My question is motivated by this paper in whose second page the author describes an analog of even and odd numbers for any additive group $G$ with a subgroup of index $2$, denoted $G^+$: the elements of this subgroup are called even elements and the elements of the complement, $G^-$, are called odd elements.
By additive group it is meant abelian, but I'm not sure if it must be cyclic.
The question is
Is the sum of two odd elements always an even element?
I tried to prove it doing the same that I would do for the integers. Namely, given two odd integers I can write them as $2n+1$ and $2m+1$ respectively, so their sum equals $2(m+n+1)$.
The analogy I tried was considering the cosets $\{G^+, G^-\}$ and letting $h_1,h_2\in G^-$ such that $h_1+h_2\notin G^+$. I can write them as $h_1=h_1'+g_1$, $h_2=h_2'+g_2$, where $h'_i\in G^-$ and $g_i\in G^+$. Here, $g_1$ and $g_2$ play the role of $2n$ and $2m$, respectively.
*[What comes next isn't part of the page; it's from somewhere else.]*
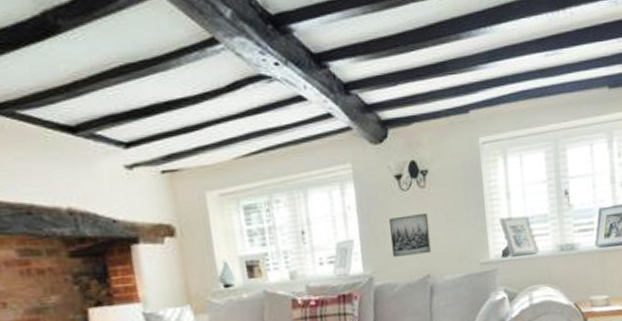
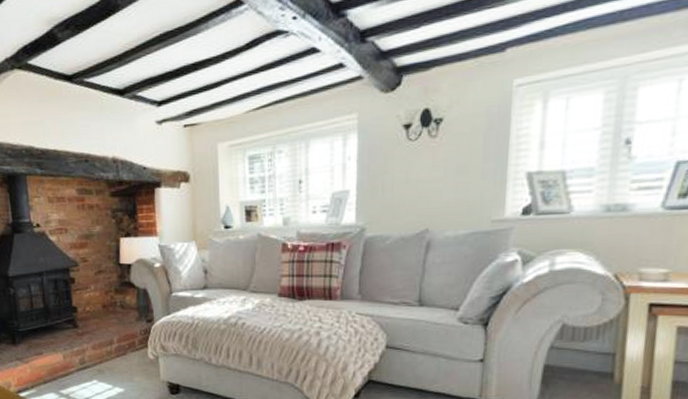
wall art: present [389,212,432,257] -> none [390,164,436,209]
The problem is that I can't find an analog to the number $1$.
If I assume $G$ to be cyclic, say $G=\langle g\rangle $, it would suffice to show that $g+g\in G^+$. However, I haven't been able to prove it. Are there example of (cyclic or non-cyclic) groups with a subgroup of order $2$ in which the statement is false or can I prove it for some kind of group?
Best Answer
In fact you can even drop the assumption that the group is abelian.
The starting point is that a subgroup $G^+<G$ of index $2$ is always normal (this comes at once if you try to write down explicitely the partitions into right and left cosets).
Thus the quotient group $G/G^+$ exists and it has $2$ elements, and so is isomorphic to $\Bbb Z/2\Bbb Z$.
From this it follows immediately that a product $g_1g_2$ is in $G^+$ if and only if both or none of the $g_i$ are in $G^+$.